Nach der letzten Vorstellung fielen die Bärte der Darsteller. Sylvia Plank, die Chefin der Maske, und Friseurmeisterin Doris Friedel hatten zwei Stunden lang alle Hände voll zu tun. Viele Spieler konnten es kaum erwarten, bis das kratzende Gestrüpp abfiel, das ein halbes Jahr lang sprießen musste. Schließlich sollte das Äußere der Männer so aussehen wie zur Zeit Jesu. Aber nicht jeder wollte ein glattes Gesicht. "Ein paar Millimeter stehen lassen", lautete mancher Sonderwunsch, den die Friseurinnen natürlich erfüllten.

 

Sie waren bei ihrer Arbeit umringt von vielen Neugierigen, die das Geschehen mit ihren Handy-Kameras sozusagen für die Ewigkeit festhielten. Werner März und Rolf Schraufstetter, die beide die Schächer spielten, dürften wohl die längste Matte im Gesicht gehabt haben. Jesus-Darsteller Thomas Fries ließ den anderen noch den Vortritt, ehe er sich unters Messer begab. "Ich erkenne meinen Sohn nicht wieder", scherzte Maria-Darstellerin Sabine Radschinsky, als sie Thomas Fries mit glattem Antlitz erblickte und umarmte. Die nächste Umarmung galt ihrem Ehemann Erwin, der als Händler mitwirkte und nun auf die glatten Wangen einen Kuss bekam.

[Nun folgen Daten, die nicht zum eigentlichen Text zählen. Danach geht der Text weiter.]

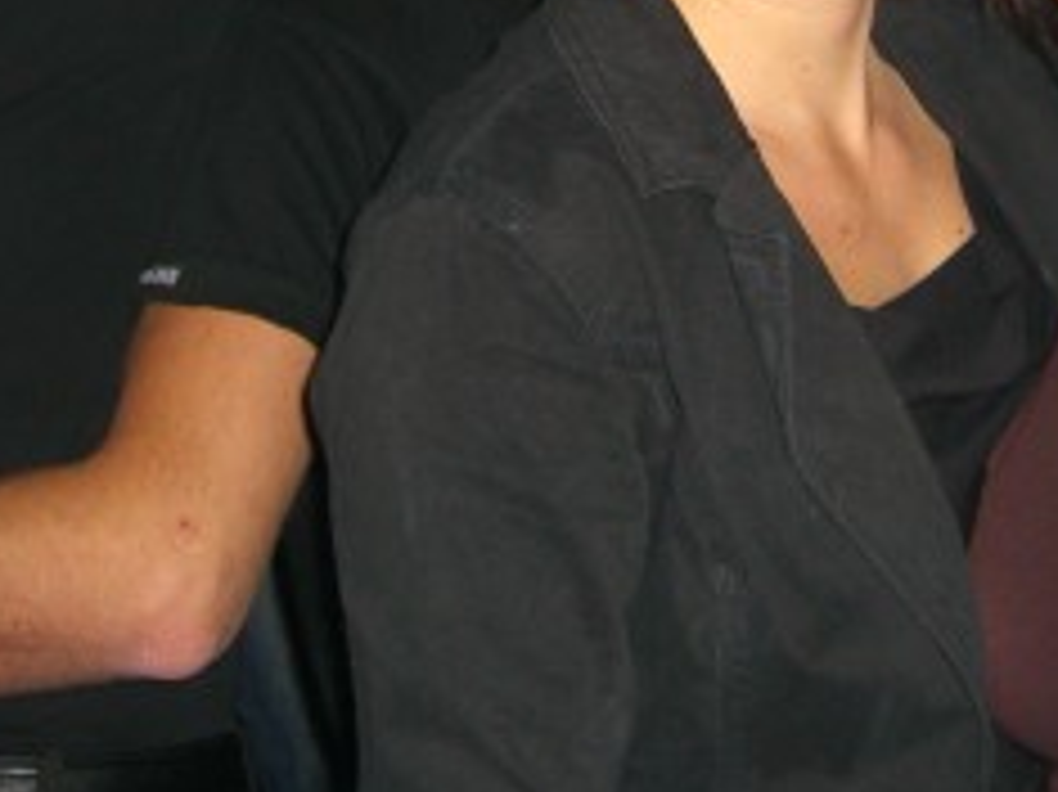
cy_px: 22
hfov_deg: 20.2
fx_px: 2963
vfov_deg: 15.0
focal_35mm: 97
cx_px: 662
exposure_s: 1/60
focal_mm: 7.9
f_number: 2.8
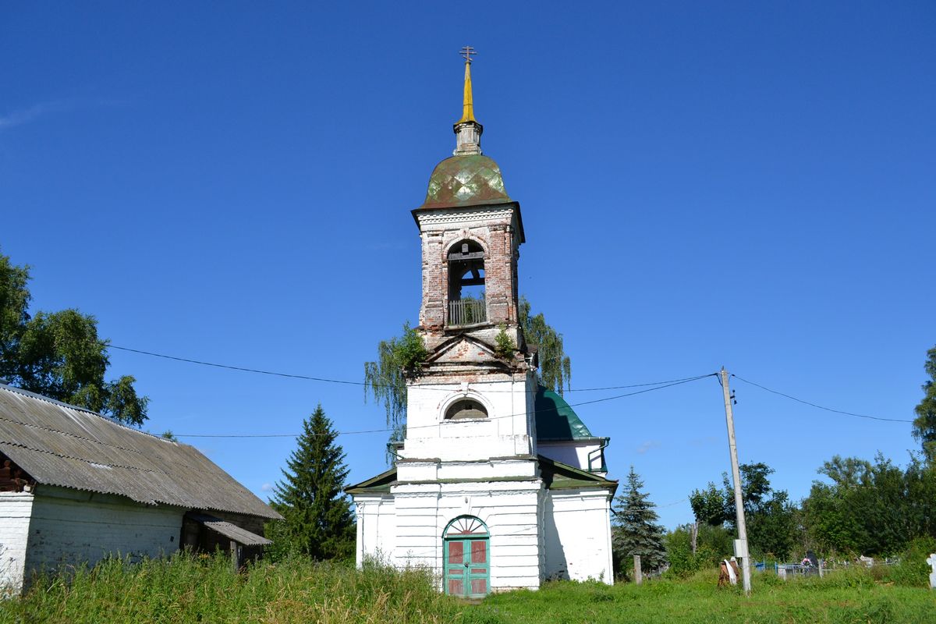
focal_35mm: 30
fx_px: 780
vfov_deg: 43.6
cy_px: 312
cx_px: 468
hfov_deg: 61.9
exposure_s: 1/2000
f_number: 7.1
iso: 400
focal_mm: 20
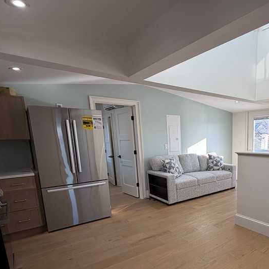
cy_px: 175
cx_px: 209
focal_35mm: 24
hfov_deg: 60.6
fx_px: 211
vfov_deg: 63.7
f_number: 2.2
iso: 40
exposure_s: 1/157
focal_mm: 2.22
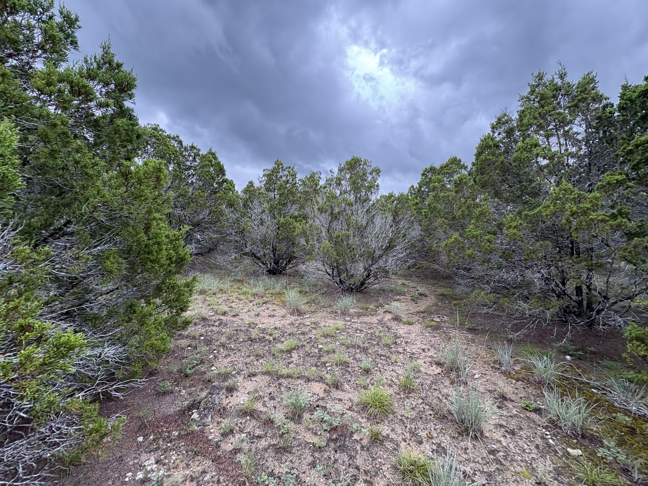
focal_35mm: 14
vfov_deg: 85.7
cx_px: 324
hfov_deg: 102.1
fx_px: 262
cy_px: 243
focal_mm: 2.22
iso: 40
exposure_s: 1/244
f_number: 2.2
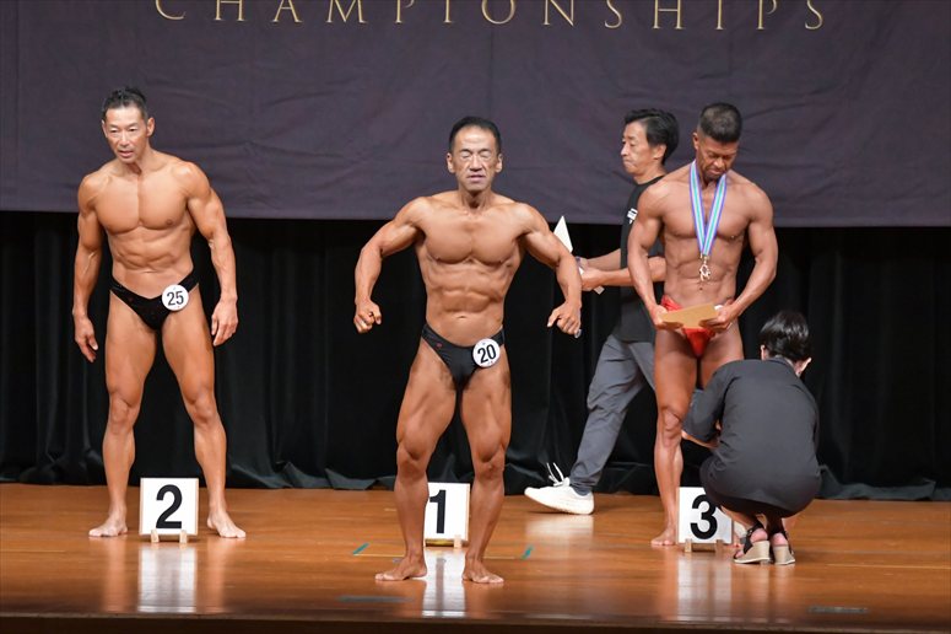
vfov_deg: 5.7
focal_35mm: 240
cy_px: 317
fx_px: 6337
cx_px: 476
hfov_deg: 8.6
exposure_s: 1/400
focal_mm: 160
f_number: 5.6
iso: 6400
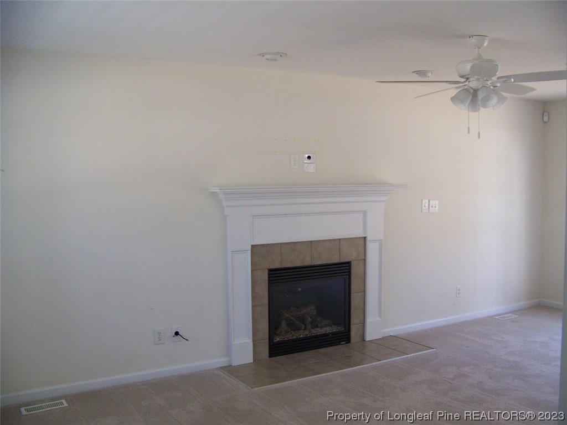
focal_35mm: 36
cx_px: 284
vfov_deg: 39.7
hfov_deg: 51.4
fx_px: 590
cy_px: 212
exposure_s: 1/30
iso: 100
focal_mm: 5.85
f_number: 2.8
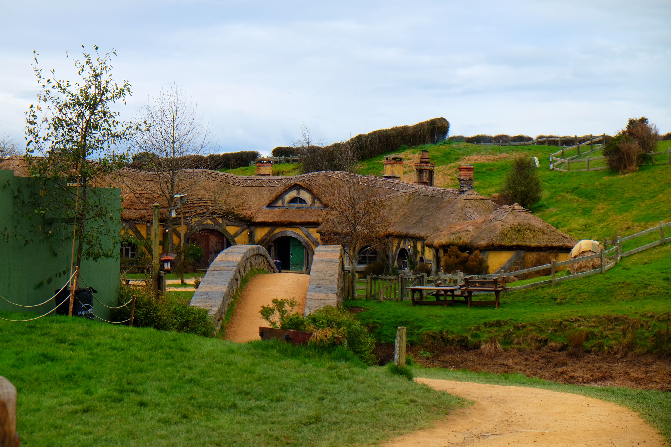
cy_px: 224
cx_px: 336
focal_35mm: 83
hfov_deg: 24.5
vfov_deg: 16.5
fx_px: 1547
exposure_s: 1/420
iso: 200
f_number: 5.6
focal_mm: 55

Auch der Organisationsleiter Franz Ebenhöch begab sich unters Messer. Der 71-Jährige war seit zwei Jahren ununterbrochen mit der Passion beschäftigt, ja beinahe verheiratet. "Ohne ihn wäre alles nicht gegangen", lautete das einhellige Lob. "Die Passionsspiele sind traumhaft zu Ende gegangen, ohne Unfall und andere Ausfälle. Fast 20 000 Zuschauer waren begeistert und wurden berührt", lautete Ebenhöchs Fazit. "Die Gemeinschaft hat uns getragen", nannte er als Rezept für den Erfolg. "Bei der Erkältungswelle im Februar haben alle die Zähne zusammengebissen", lobte er den Durchhaltewillen.

"Die Passionsspiele waren das größte kulturelle Ereignis in Neumarkt des vergangenen Jahrzehnts", betonte Co-Organisationsleiter Franz Düring und der geistliche Beirat Norbert Winner meinte, dass sicher der Beistand von oben dazu mit beigetragen habe.

Der Regisseur Michael Ritz klatschte nach der letzten Aufführung ununterbrochen Beifall, umarmte und herzte die Mitwirkenden, als sie vor dem Publikum vorbeizogen. "Alle waren mit Enthusiasmus dabei und top bei der Sache", sagte der strahlende Theater-Profi Ritz über seine Laiendarsteller. Souffleuse Susi Messingschlager, die immer konzentriert das Textbuch vor sich liegen hatte, musste kaum weiterhelfen. "Bei der letzten Aufführung brauchte ich kein einziges Mal einsagen", berichtete die Gymnasiallehrerin.

Thomas Fries war sich bewusst, dass er zum letzten Mal den Gottessohn verkörpern durfte. "Wenn es am schönsten ist, soll man aufhören. Am Karfreitag letztmals den Leidensweg spielen zu dürfen, das ist doch etwas ganz Besonderes", meinte er voller Dankbarkeit. Das Zwischenmenschliche bei den Passionsspielen schätzte er wie alle Mitwirkenden. Innerhalb der Probenzeit und der Aufführungen sei man zu einer großen und stabilen Familie zusammengewachsen, die nun ungern auseinandergehe, auch wenn die Zeit zur Erholung von vielen Strapazen nötig sei.

Willibald Distler, der den Nikodemus spielte, hätte am liebsten noch weitergemacht. "Schade, dass es nun vorbei ist", meinte der 77-Jährige. Viele Stunden saß man noch in gemütlicher Runde zusammen. "Wir haben ein lachendes und ein weinendes Auge ", meinten die Mitwirkenden übereinstimmend.

Die Passionsspiele 2019 sind damit Geschichte. Sie leben aber weiter in Erzählungen, Erinnerungen, Fotos und Filmdokumenten und im Goldenen Buch der Stadt Neumarkt. In dieses dürfen sich alle Teilnehmer bei der Schlussfeier in der kleinen Jurahalle am kommenden Samstag eintragen.